“Anastasia karakter olarak ağlamayan, muzip ve yaramaz bir yapıya sahipti. Ağlamayı zayıflık olarak değerlendirirdi. Ama artık önemli değildi. Çünkü o bir grandüşes değildi, istediği gibi istediği kadar ağlayabilirdi.”

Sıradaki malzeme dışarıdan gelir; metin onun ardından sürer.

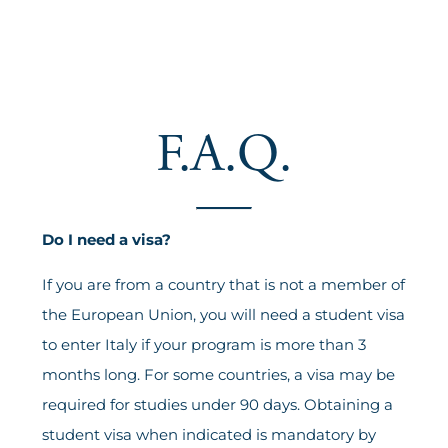
F.A.Q.
Do I need a visa?
If you are from a country that is not a member of
the European Union, you will need a student visa
to enter Italy if your program is more than 3
months long. For some countries, a visa may be
required for studies under 90 days. Obtaining a
student visa when indicated is mandatory by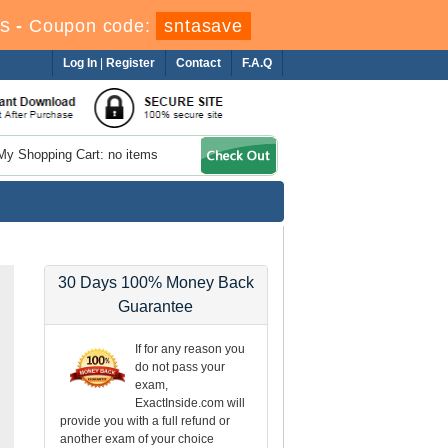
s
-
Coupon code:
sntasave
Log In
|
Register
Contact
F.A.Q
My Shopping Cart: no items
30 Days 100% Money Back
Guarantee
If for any reason you
do not pass your
exam,
ExactInside.com will
provide you with a full refund or
another exam of your choice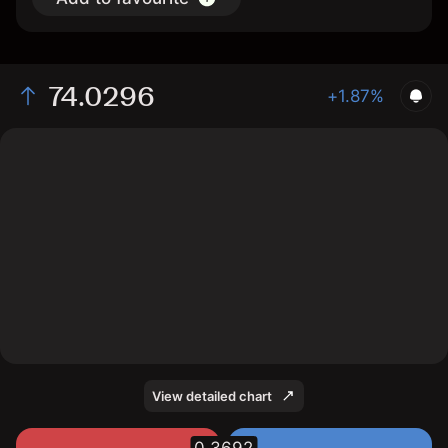
74.0296
+1.87%
The chart displays the SOL/USD price data over the
last 1 day, with a current rate of 74.0296, a high of
74.2533, and a low of 72.335.
View detailed chart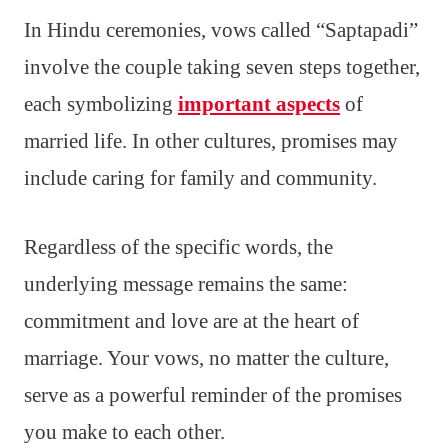
In Hindu ceremonies, vows called “Saptapadi”
involve the couple taking seven steps together,
each symbolizing
important aspects
of
married life. In other cultures, promises may
include caring for family and community.
Regardless of the specific words, the
underlying message remains the same:
commitment and love are at the heart of
marriage. Your vows, no matter the culture,
serve as a powerful reminder of the promises
you make to each other.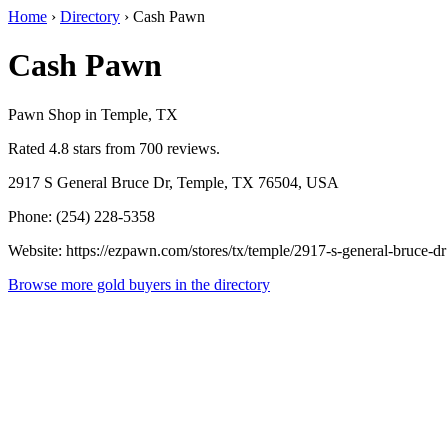
Home
›
Directory
›
Cash Pawn
Cash Pawn
Pawn Shop in Temple, TX
Rated 4.8 stars from 700 reviews.
2917 S General Bruce Dr, Temple, TX 76504, USA
Phone: (254) 228-5358
Website: https://ezpawn.com/stores/tx/temple/2917-s-general-bruce-dr
Browse more gold buyers in the directory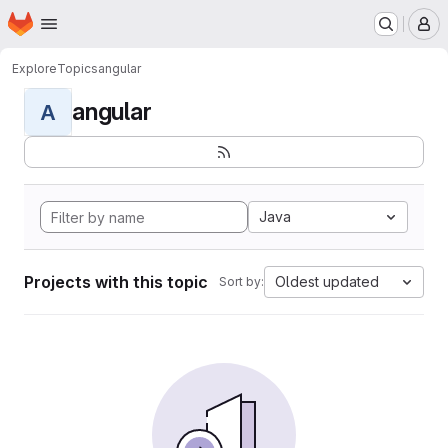
Homepage
Skip to main content
M
Explore
Topics
angular
angular
A
Java
Projects with this topic
Oldest updated
Sort by: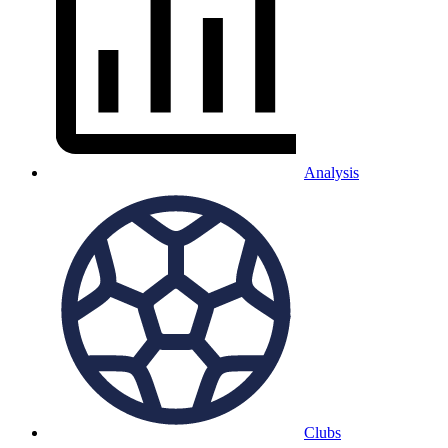
Analysis
Clubs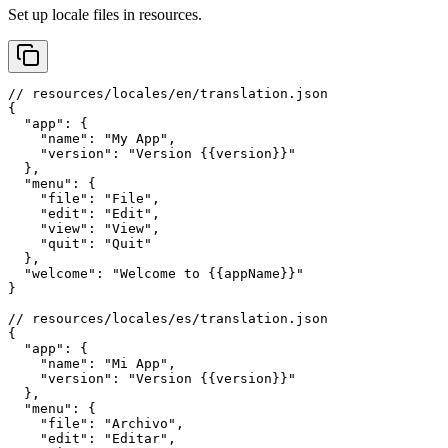
Set up locale files in resources.
// resources/locales/en/translation.json

{

  "app": {

    "name": "My App",

    "version": "Version {{version}}"

  },

  "menu": {

    "file": "File",

    "edit": "Edit",

    "view": "View",

    "quit": "Quit"

  },

  "welcome": "Welcome to {{appName}}"

}

// resources/locales/es/translation.json

{

  "app": {

    "name": "Mi App",

    "version": "Version {{version}}"

  },

  "menu": {

    "file": "Archivo",

    "edit": "Editar",
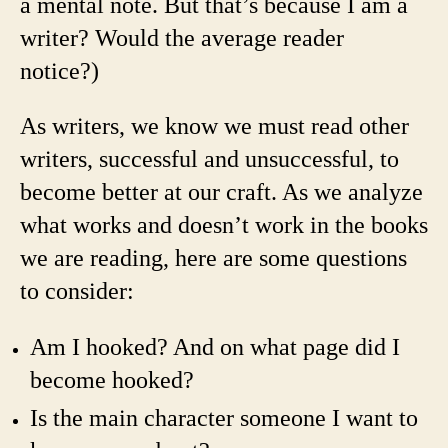
a mental note. But that’s because I am a
writer? Would the average reader
notice?)
As writers, we know we must read other
writers, successful and unsuccessful, to
become better at our craft. As we analyze
what works and doesn’t work in the books
we are reading, here are some questions
to consider:
Am I hooked? And on what page did I
become hooked?
Is the main character someone I want to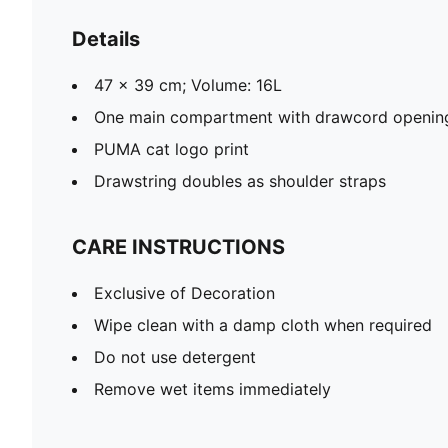
Details
47 x 39 cm; Volume: 16L
One main compartment with drawcord openin
PUMA cat logo print
Drawstring doubles as shoulder straps
CARE INSTRUCTIONS
Exclusive of Decoration
Wipe clean with a damp cloth when required
Do not use detergent
Remove wet items immediately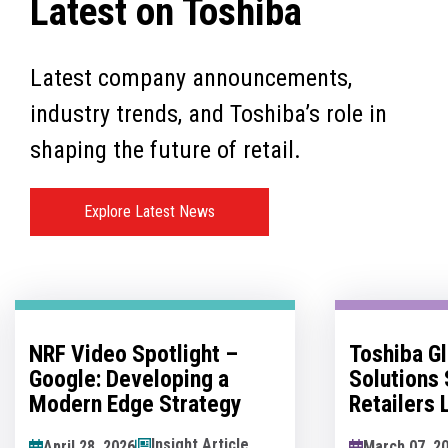
Latest on Toshiba
Latest company announcements,
industry trends, and Toshiba’s role in
shaping the future of retail.
Explore Latest News
Toshiba Global Commerce
No Man's 
Solutions Sponsors
Innovatio
Retailers Lounge at the
Hesitation
Retail Technology Show
Innovation
News Article
March 07, 2026
May 07, 202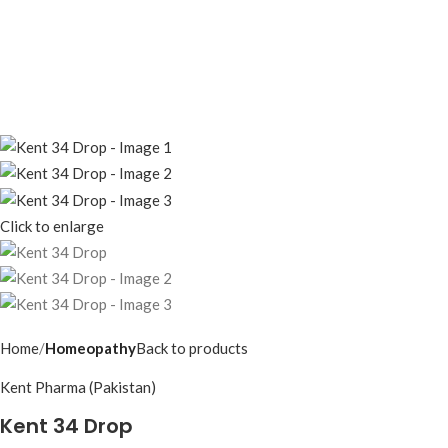
Click to enlarge
Home
Homeopathy
Back to products
Kent Pharma (Pakistan)
Kent 34 Drop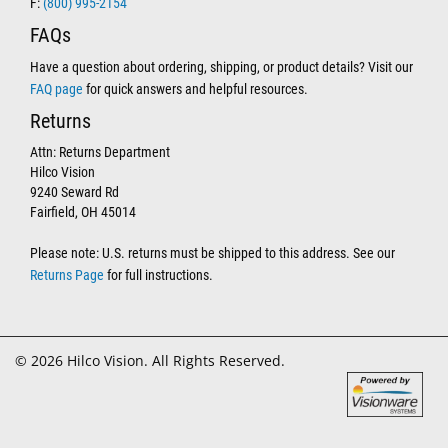
F:
(800) 995-2154
FAQs
Have a question about ordering, shipping, or product details? Visit our
FAQ page
for quick answers and helpful resources.
Returns
Attn: Returns Department
Hilco Vision
9240 Seward Rd
Fairfield, OH 45014
Please note: U.S. returns must be shipped to this address. See our
Returns Page
for full instructions.
© 2026 Hilco Vision. All Rights Reserved.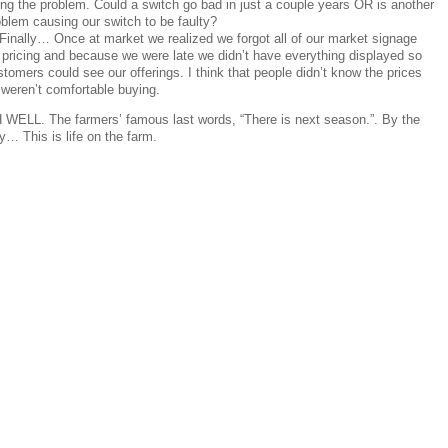
ing the problem. Could a switch go bad in just a couple years OR is another
oblem causing our switch to be faulty?
 Finally… Once at market we realized we forgot all of our market signage
r pricing and because we were late we didn’t have everything displayed so
tomers could see our offerings. I think that people didn’t know the prices
 weren’t comfortable buying.
 WELL. The farmers’ famous last words, “There is next season.”. By the
… This is life on the farm.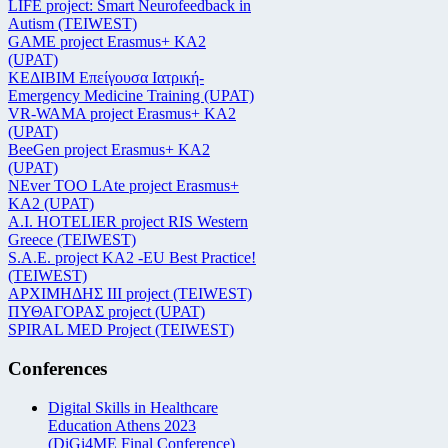
LIFE project: Smart Neurofeedback in
Autism (TEIWEST)
GAME project Erasmus+ KA2
(UPAT)
ΚΕΔΙΒΙΜ Επείγουσα Ιατρική-
Emergency Medicine Training (UPAT)
VR-WAMA project Erasmus+ KA2
(UPAT)
BeeGen project Erasmus+ KA2
(UPAT)
NEver TOO LAte project Erasmus+
KA2 (UPAT)
Α.Ι. HOTELIER project RIS Western
Greece (TEIWEST)
S.A.E. project KA2 -EU Best Practice!
(TEIWEST)
ΑΡΧΙΜΗΔΗΣ ΙΙΙ project (TEIWEST)
ΠΥΘΑΓΟΡΑΣ project (UPAT)
SPIRAL MED Project (TEIWEST)
Conferences
Digital Skills in Healthcare
Education Athens 2023
(DiGi4ME Final Conference)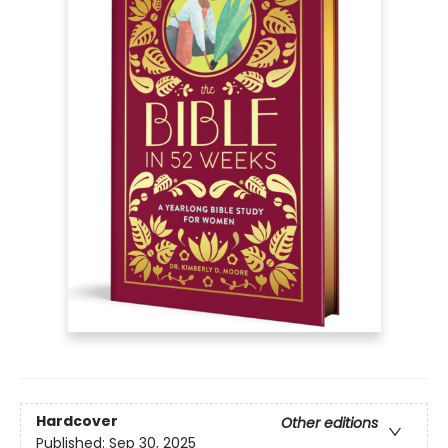
Hardcover
Other editions
Published:
Sep 30, 2025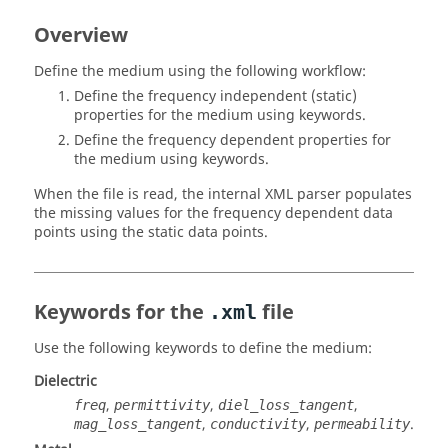
Overview
Define the medium using the following workflow:
Define the frequency independent (static)
properties for the medium using keywords.
Define the frequency dependent properties for
the medium using keywords.
When the file is read, the internal XML parser populates
the missing values for the frequency dependent data
points using the static data points.
Keywords for the
file
.xml
Use the following keywords to define the medium:
Dielectric
,
,
,
freq
permittivity
diel_loss_tangent
,
,
.
mag_loss_tangent
conductivity
permeability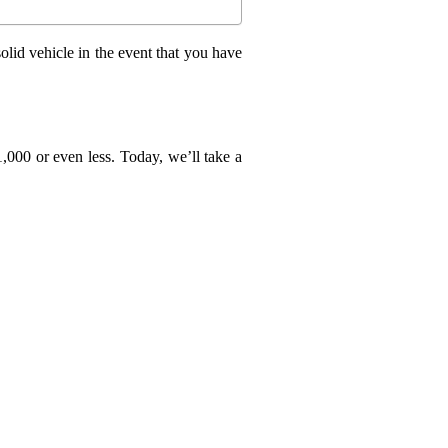
olid vehicle in the event that you have
1,000 or even less. Today, we’ll take a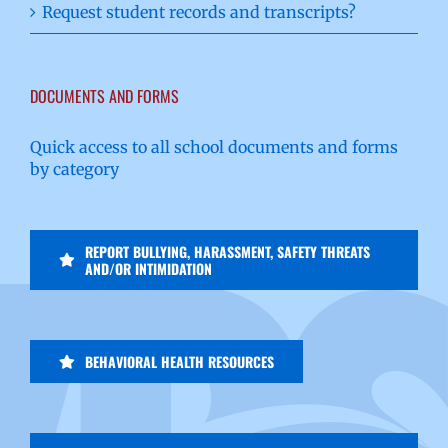
Request student records and transcripts?
DOCUMENTS AND FORMS
Quick access to all school documents and forms
by category
REPORT BULLYING, HARASSMENT, SAFETY THREATS
AND/OR INTIMIDATION
BEHAVIORAL HEALTH RESOURCES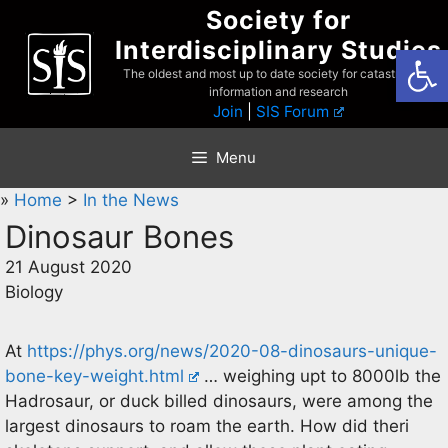
Skip
Society for
to
Interdisciplinary Studies
Open
content
The oldest and most up to date society for catastrophist
information and research
Join
|
SIS Forum
Menu
»
Home
>
In the News
Dinosaur Bones
21 August 2020
Biology
At
https://phys.org/news/2020-08-dinosaurs-unique-
bone-key-weight.html
… weighing upt to 8000lb the
Hadrosaur, or duck billed dinosaurs, were among the
largest dinosaurs to roam the earth. How did theri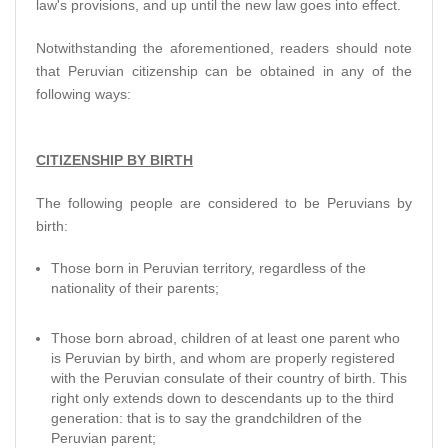
law's provisions, and up until the new law goes into effect.
Notwithstanding the aforementioned, readers should note
that Peruvian citizenship can be obtained in any of the
following ways:
CITIZENSHIP BY BIRTH
The following people are considered to be Peruvians by
birth:
Those born in Peruvian territory, regardless of the
nationality of their parents;
Those born abroad, children of at least one parent who
is Peruvian by birth, and whom are properly registered
with the Peruvian consulate of their country of birth. This
right only extends down to descendants up to the third
generation: that is to say the grandchildren of the
Peruvian parent;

Bolşevik Devrimi’nde Çar II. Nikolay ve ailesi kurşuna dizilir, küçük kızları mucize eseri hayatta kalır. Ukrayna’da başlayan hikâye, Anastasia’nın hayatını bambaşka bir geleceğe sürükleyerek Elazığ’a kadar uzanır. Naşide Gökbudak, Perina’da Bolşevik rejiminden kaçıp Elazığ’a sığınan Anastasia’nın gerçek hayat hikâyesini gözler önüne seriyor. Bilmediği topraklarda yalnız kalan bir kadının yarım kalan aşkını, büyük acılara rağmen ayakta kalışını, akıcı bir üslupla okura anlatıyor.
“Ben onlar için ne ilkbahar ne yaz ne de sonbahar yaşadım. Bütün ömrüm hep kıştı,” diyen Perina’da bir annenin çocukları için geçmişinden, kültüründen uzakta neler yapabileceğini ve umudunu asla yitirmediğini göreceksiniz.